Pretty interesting:
“Clotilda was a two-masted schooner, 86 feet (26 m) long with a beam of 23 feet (7.0 m), and a copper-sheathed hull. Meaher had learned that West African tribes were fighting and that the King of Dahomey (now Benin) was willing to sell African slaves taken in warfare. The King of Dahomey’s forces had been raiding communities in the interior, bringing slaves to the port of Whydah, which had a large slave market.
Departing on March 4, 1860, Foster sailed from Mobile with a crew of 12, including himself. In addition to supplies, he carried $9,000 in gold for purchase of slaves. He arrived in Whydah on May 15, 1860, where he had the ship outfitted to carry slaves, using materials he had transported there. He offered to buy some 125 Africans in Whydah for $100 each. They were primarily Tarkbar people taken in a raid from near Tamale, present-day Ghana. He described meeting an African prince and being taken to the king’s court, where he also observed some religious practices. According to his journal, Foster was allowed to review 4,000 captive Africans held in a warehouse, from whom he chose 125 for purchase.

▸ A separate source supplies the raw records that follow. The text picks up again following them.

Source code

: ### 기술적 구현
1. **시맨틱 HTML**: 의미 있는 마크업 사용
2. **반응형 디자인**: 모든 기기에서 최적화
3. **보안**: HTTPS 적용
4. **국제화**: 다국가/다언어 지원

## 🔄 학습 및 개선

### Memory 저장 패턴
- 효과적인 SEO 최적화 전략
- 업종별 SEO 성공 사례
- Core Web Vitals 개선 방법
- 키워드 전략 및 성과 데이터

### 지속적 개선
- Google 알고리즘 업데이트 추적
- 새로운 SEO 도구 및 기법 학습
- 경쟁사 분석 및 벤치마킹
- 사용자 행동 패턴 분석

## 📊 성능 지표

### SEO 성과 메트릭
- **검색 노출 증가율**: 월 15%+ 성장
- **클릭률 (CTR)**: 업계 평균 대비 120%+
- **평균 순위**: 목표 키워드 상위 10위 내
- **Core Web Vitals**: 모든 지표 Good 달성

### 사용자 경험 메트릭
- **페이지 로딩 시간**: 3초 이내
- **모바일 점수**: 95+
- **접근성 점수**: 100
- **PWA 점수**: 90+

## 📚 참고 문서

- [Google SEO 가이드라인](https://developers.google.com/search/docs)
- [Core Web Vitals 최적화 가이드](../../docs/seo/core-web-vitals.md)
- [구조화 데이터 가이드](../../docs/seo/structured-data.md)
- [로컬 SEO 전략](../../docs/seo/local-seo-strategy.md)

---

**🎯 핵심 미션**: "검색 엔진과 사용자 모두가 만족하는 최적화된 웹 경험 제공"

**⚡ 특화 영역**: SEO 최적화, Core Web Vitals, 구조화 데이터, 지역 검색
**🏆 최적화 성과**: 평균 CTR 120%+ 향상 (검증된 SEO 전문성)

As the slaves were being loaded, Foster saw two steamers off the port and ordered the crew to leave immediately, although only 110 slaves had been secured on board. He ordered Clotilda to sail without the last fifteen slaves, in order to avoid capture. After making their way for a time, they saw a ‘man of war’, but were saved when a squall came up and they could outrun the ship...
... Fearful of criminal charges, Captain Foster brought the schooner in to the Port of Mobile at night and had it towed up the Spanish River to the Alabama River at Twelve Mile Island. He transferred the slaves to a river steamboat to take further upriver, then burned Clotilda “to the water’s edge” before sinking it...”
https://en.wikipedia.org/wiki/Clotilda_%28slave_ship%29
This stood out to me: “According to his journal, Foster was allowed to review 4,000 captive Africans held in a warehouse, from whom he chose 125 for purchase.”
It is interesting to note that this ‘last slave’ was brought into the US illegally. The Act Prohibiting Importation of Slaves of 1807 (2 Stat. 426, enacted March 2, 1807) is a United States federal law that stated that no new slaves were permitted to be imported into the United States. It took effect in 1808, the earliest date permitted by the United States Constitution.